● Instructions for the task:
What lines below contain the word "body"? Please pull each one out.
---- Entries supplied
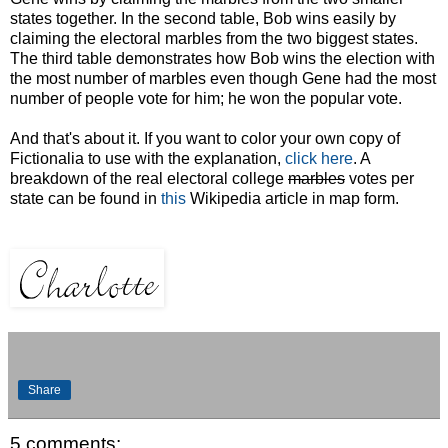
states together. In the second table, Bob wins easily by
claiming the electoral marbles from the two biggest states.
The third table demonstrates how Bob wins the election with
the most number of marbles even though Gene had the most
number of people vote for him; he won the popular vote.
And that's about it. If you want to color your own copy of
Fictionalia to use with the explanation,
click here
. A
breakdown of the real electoral college
marbles
votes per
state can be found in
this
Wikipedia article in map form.
Share
5 comments:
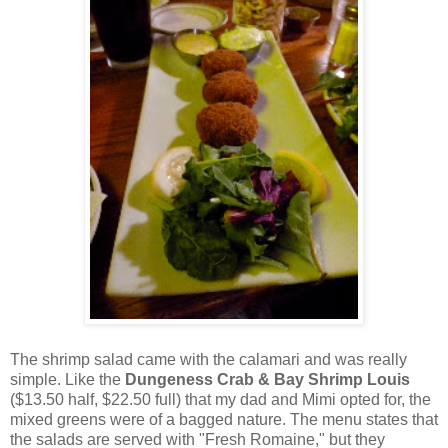
The shrimp salad came with the calamari and was really
simple. Like the
Dungeness Crab & Bay Shrimp Louis
($13.50 half, $22.50 full) that my dad and Mimi opted for, the
mixed greens were of a bagged nature. The menu states that
the salads are served with "Fresh Romaine," but they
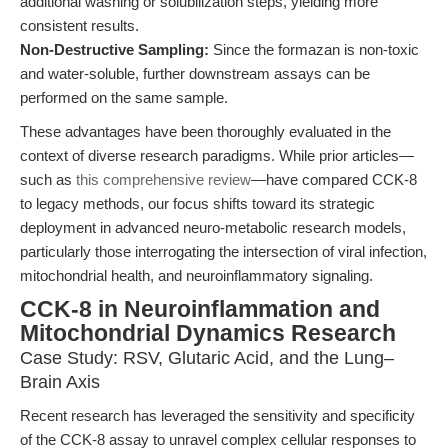
additional washing or solubilization steps, yielding more
consistent results.
Non-Destructive Sampling:
Since the formazan is non-toxic
and water-soluble, further downstream assays can be
performed on the same sample.
These advantages have been thoroughly evaluated in the
context of diverse research paradigms. While prior articles—
such as
this comprehensive review
—have compared CCK-8
to legacy methods, our focus shifts toward its strategic
deployment in advanced neuro-metabolic research models,
particularly those interrogating the intersection of viral infection,
mitochondrial health, and neuroinflammatory signaling.
CCK-8 in Neuroinflammation and
Mitochondrial Dynamics Research
Case Study: RSV, Glutaric Acid, and the Lung–
Brain Axis
Recent research has leveraged the sensitivity and specificity
of the CCK-8 assay to unravel complex cellular responses to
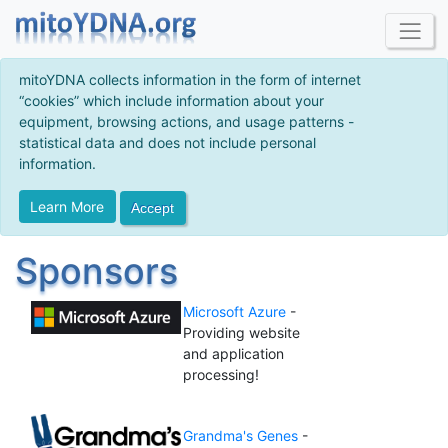
mitoYDNA collects information in the form of internet
“cookies” which include information about your
equipment, browsing actions, and usage patterns -
statistical data and does not include personal
information.
Learn More
Accept
Sponsors
Microsoft Azure
-
Providing website
and application
processing!
Grandma's Genes
-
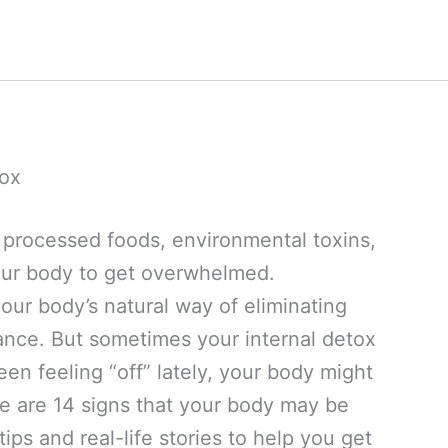
tox
th processed foods, environmental toxins,
 your body to get overwhelmed.
 your body’s natural way of eliminating
ance. But sometimes your internal detox
een feeling “off” lately, your body might
e are 14 signs that your body may be
ips and real-life stories to help you get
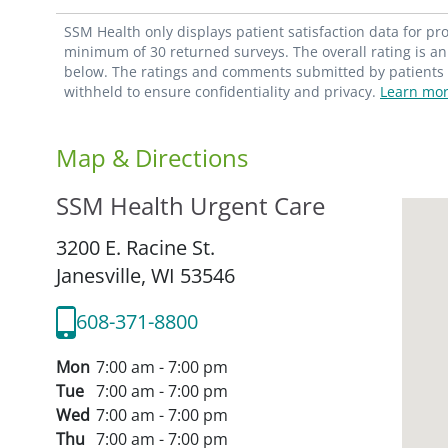
SSM Health only displays patient satisfaction data for p
minimum of 30 returned surveys. The overall rating is an 
below. The ratings and comments submitted by patients re
withheld to ensure confidentiality and privacy.
Learn mor
Map & Directions
SSM Health Urgent Care
3200 E. Racine St.
Janesville,
WI
53546
608-371-8800
Mon
7:00 am - 7:00 pm
Tue
7:00 am - 7:00 pm
Wed
7:00 am - 7:00 pm
Thu
7:00 am - 7:00 pm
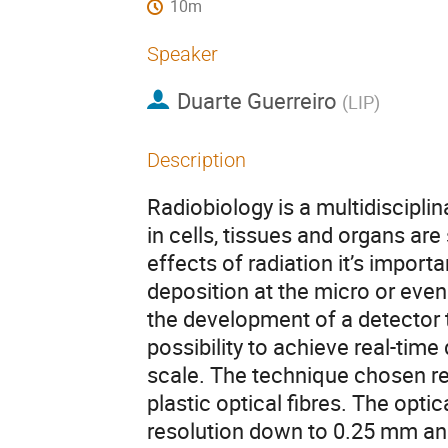
10m
Speaker
Duarte Guerreiro
(
LIP
)
Description
Radiobiology is a multidisciplin
in cells, tissues and organs are
effects of radiation it’s impor
deposition at the micro or even
the development of a detector 
possibility to achieve real-tim
scale. The technique chosen res
plastic optical fibres. The optic
resolution down to 0.25 mm an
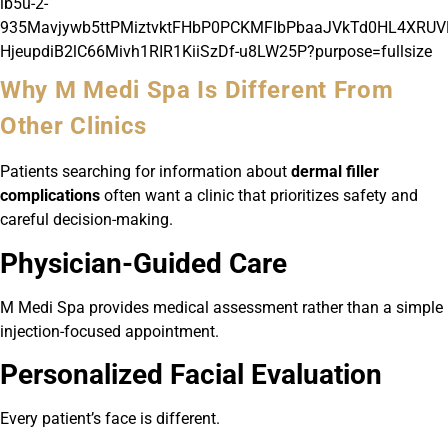
Why M Medi Spa Is Different From
Other Clinics
Patients searching for information about
dermal filler
complications
often want a clinic that prioritizes safety and
careful decision-making.
Physician-Guided Care
M Medi Spa provides medical assessment rather than a simple
injection-focused appointment.
Personalized Facial Evaluation
Every patient’s face is different.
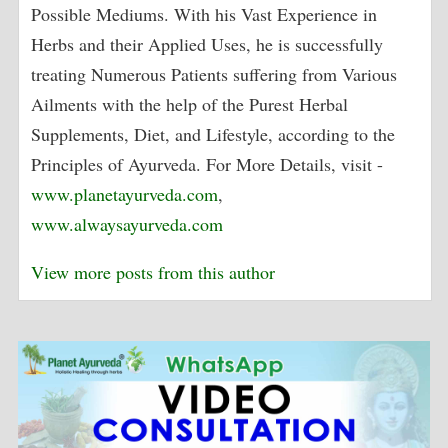
Possible Mediums. With his Vast Experience in
Herbs and their Applied Uses, he is successfully
treating Numerous Patients suffering from Various
Ailments with the help of the Purest Herbal
Supplements, Diet, and Lifestyle, according to the
Principles of Ayurveda. For More Details, visit -
www.planetayurveda.com
,
www.alwaysayurveda.com
View more posts from this author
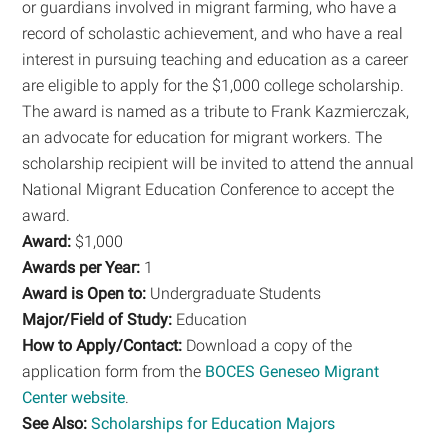
or guardians involved in migrant farming, who have a
record of scholastic achievement, and who have a real
interest in pursuing teaching and education as a career
are eligible to apply for the $1,000 college scholarship.
The award is named as a tribute to Frank Kazmierczak,
an advocate for education for migrant workers. The
scholarship recipient will be invited to attend the annual
National Migrant Education Conference to accept the
award.
Award:
$1,000
Awards per Year:
1
Award is Open to:
Undergraduate Students
Major/Field of Study:
Education
How to Apply/Contact:
Download a copy of the
application form from the
BOCES Geneseo Migrant
Center website
.
See Also:
Scholarships for Education Majors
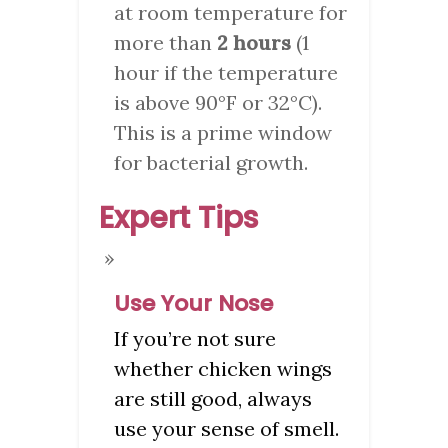
at room temperature for
more than
2 hours
(1
hour if the temperature
is above 90°F or 32°C).
This is a prime window
for bacterial growth.
Expert Tips
Use Your Nose
If you’re not sure
whether chicken wings
are still good, always
use your sense of smell.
--------
● Solved exercise:
 your body to get overwhelmed.
 your body’s natural way of eliminating
een feeling “off” lately, your body might
e are 14 signs that your body may be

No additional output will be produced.